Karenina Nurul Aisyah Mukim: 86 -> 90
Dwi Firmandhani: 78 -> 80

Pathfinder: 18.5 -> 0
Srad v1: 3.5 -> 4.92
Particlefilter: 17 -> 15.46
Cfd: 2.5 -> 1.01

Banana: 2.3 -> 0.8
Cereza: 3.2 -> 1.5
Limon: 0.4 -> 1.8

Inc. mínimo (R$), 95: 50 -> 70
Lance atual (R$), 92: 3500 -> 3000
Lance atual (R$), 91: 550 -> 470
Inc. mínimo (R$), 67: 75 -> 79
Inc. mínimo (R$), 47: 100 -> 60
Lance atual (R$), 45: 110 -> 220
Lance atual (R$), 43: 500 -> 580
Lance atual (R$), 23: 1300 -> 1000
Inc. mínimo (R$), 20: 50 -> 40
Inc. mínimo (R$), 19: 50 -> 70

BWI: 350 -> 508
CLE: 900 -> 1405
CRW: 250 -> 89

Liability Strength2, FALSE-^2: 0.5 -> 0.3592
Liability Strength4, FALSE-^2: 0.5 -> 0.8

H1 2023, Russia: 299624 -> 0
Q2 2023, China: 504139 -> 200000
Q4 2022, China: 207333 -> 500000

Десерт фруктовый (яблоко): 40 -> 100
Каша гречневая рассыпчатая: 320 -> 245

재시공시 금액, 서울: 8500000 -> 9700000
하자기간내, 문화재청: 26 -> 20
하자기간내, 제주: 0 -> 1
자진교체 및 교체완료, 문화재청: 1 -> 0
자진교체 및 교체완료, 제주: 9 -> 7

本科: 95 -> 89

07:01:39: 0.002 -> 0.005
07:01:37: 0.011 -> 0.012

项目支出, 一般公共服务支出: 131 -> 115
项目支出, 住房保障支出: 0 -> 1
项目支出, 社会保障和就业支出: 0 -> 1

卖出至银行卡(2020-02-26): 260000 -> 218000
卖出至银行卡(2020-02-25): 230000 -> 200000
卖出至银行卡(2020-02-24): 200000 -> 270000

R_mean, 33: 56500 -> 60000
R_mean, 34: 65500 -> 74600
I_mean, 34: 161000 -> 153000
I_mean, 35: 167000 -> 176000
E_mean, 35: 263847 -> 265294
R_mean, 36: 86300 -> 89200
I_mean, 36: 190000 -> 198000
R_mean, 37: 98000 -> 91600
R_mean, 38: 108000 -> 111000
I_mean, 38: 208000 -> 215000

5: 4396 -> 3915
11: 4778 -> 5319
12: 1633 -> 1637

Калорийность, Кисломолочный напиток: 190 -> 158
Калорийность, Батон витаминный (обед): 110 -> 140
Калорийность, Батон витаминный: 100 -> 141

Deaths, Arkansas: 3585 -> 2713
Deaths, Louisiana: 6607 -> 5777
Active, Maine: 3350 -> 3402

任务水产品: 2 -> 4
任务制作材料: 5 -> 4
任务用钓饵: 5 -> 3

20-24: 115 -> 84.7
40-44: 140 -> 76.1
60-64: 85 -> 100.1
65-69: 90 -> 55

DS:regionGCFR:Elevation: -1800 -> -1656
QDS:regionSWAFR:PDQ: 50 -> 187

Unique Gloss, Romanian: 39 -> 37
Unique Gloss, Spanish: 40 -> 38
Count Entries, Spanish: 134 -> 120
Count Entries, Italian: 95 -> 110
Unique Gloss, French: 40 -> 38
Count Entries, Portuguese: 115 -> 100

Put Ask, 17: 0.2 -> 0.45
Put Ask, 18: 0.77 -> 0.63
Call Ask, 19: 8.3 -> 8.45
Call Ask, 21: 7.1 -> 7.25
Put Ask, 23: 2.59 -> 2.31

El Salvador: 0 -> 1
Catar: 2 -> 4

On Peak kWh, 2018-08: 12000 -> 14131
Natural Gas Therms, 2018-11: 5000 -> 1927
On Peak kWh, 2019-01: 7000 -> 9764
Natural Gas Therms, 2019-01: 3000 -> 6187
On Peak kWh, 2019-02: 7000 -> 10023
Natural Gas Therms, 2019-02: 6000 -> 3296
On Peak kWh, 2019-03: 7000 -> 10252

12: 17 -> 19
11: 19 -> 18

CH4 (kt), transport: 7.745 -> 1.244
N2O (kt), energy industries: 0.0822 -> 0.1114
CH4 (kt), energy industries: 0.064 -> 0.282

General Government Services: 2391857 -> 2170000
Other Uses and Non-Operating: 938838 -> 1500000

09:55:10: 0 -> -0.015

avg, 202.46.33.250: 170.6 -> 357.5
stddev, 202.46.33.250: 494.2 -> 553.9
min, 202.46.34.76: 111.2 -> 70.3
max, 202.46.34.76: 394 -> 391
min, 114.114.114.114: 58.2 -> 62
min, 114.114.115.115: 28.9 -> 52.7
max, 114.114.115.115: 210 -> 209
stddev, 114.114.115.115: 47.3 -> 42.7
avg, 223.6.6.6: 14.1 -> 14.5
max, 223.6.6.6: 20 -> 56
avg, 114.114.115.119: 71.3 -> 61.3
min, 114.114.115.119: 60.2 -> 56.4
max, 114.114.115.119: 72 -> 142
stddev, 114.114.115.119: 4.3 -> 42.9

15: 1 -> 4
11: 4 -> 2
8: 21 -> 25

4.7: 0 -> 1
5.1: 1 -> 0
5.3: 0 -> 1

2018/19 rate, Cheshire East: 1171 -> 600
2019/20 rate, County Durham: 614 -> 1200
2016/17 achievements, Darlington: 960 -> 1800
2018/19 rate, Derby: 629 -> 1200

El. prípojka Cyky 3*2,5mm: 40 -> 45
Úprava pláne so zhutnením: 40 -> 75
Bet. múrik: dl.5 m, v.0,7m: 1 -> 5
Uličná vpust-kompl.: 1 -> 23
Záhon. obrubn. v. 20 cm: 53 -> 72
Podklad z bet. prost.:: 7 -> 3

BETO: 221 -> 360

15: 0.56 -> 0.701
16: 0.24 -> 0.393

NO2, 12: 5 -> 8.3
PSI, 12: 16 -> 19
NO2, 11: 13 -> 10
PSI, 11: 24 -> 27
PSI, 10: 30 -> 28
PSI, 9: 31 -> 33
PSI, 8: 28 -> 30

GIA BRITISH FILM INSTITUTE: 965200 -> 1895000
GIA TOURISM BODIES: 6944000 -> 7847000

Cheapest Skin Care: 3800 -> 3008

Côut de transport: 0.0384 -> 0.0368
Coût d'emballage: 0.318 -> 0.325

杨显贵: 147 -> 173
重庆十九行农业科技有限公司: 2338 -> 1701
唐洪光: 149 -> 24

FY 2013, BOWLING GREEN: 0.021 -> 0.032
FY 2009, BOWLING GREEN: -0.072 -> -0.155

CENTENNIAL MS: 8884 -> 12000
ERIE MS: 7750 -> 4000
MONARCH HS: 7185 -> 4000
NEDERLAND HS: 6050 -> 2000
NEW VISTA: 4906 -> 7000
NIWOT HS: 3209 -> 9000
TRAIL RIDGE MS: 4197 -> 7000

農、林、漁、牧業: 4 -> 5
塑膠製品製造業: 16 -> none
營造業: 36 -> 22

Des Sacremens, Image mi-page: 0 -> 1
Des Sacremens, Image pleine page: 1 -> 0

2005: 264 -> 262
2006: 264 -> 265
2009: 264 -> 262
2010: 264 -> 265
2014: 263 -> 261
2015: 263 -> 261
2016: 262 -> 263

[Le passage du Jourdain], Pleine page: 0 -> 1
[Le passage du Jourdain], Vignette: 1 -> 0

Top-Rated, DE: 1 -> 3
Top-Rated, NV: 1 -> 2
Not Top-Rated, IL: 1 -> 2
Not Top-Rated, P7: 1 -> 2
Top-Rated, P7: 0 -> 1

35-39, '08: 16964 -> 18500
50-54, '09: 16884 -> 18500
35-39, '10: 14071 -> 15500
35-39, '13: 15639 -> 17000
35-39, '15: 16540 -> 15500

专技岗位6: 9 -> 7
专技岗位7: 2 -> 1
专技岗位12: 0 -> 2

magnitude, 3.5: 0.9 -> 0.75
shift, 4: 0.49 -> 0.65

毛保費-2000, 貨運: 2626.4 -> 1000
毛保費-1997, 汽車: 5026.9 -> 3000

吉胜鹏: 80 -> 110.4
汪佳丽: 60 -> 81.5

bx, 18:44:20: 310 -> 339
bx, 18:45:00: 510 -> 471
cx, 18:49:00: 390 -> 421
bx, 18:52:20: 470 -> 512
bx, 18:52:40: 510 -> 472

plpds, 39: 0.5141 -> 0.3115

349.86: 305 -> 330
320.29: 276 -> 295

◆ ◆ ◆ ◆

Task to carry out - Copy out, word for word, the part of the entries above that begins at the line with "Count Entries, Portuguese: 115 -> 100" and ends at the line with "Natural Gas Therms, 2018-11: 5000 -> 1927", including both.

Answer space -
Count Entries, Portuguese: 115 -> 100

Put Ask, 17: 0.2 -> 0.45
Put Ask, 18: 0.77 -> 0.63
Call Ask, 19: 8.3 -> 8.45
Call Ask, 21: 7.1 -> 7.25
Put Ask, 23: 2.59 -> 2.31

El Salvador: 0 -> 1
Catar: 2 -> 4

On Peak kWh, 2018-08: 12000 -> 14131
Natural Gas Therms, 2018-11: 5000 -> 1927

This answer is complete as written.